Brillante conclusion d’une œuvre en trois parties, la pièce Après moi de Christian Bégin explore avec adresse la notion du rapport à l’Autre et du caractère fortuit de la rencontre. Et si la présence de l’Autre pouvait bousculer la trajectoire de notre existence? Alors, qu’adviendrait-il?

Cinq vies aux destins en apparence scellés se croiseront un soir de tempête de neige dans un motel isolé sur la route 117, près de Val-d’Or. Trois lits servent à eux seuls à meubler le décor où un couple prêt à commettre l’adultère, un individu suicidaire et un couple usé, s’y retrouveront le temps de six courtes scènes.
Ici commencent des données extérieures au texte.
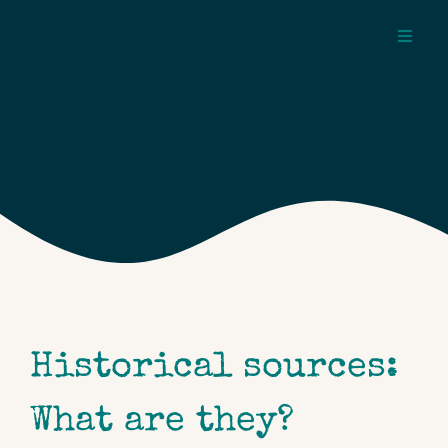
Skip
to
Toggl
content
Navig
about
pages
topics
Historical sources:
What are they?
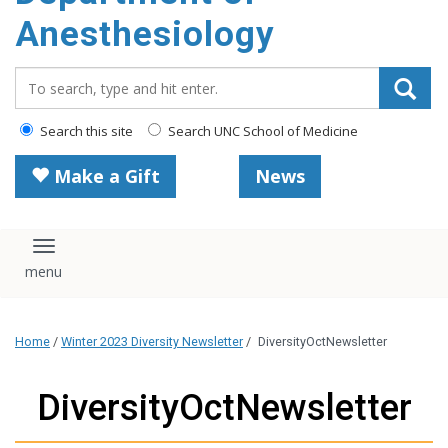
content
Anesthesiology
Search_for:
Search this site
Search UNC School of Medicine
Make a Gift
News
Toggle navigation
Home
/
Winter 2023 Diversity Newsletter
/
DiversityOctNewsletter
DiversityOctNewsletter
Offertes en six versions, chacune d’entre elles précise peu à peu la quête de chacun des personnages, alors que leur destin évolue différemment au fil des rencontres, au hasard d’une porte ouverte, non loin de la machine à glace.

Après Circus Minimus et Pi… ?, le dramaturge Christian Bégin passe du registre « l’enfer, c’est les autres » à la nécessité de l’empathie et de l’altruisme avec l’histoire du destin croisé de ces cinq individus. Les comédiens, Christian Bégin, Marie Charlebois, Philippe Lambert, Pier Paquette et Isabelle Vincent campent avec solidité ces personnages tantôt drôles, tantôt troublants, qui peinent, à leur façon, à communiquer véritablement avec les autres. La mise en scène efficace de Marie Charlebois donne le rythme et le ton de cette production des Éternels Pigistes.

Si on rit de bon cœur et parfois jaune, le spectateur est indubitablement touché par la fragilité de ces rapports humains. Bref, on se réjouit qu’Après moi soit reprise cette année.

– Andrée-Anne Toussaint

Après moi, Présentée à La Licorne jusqu’au 21 septembre 2013.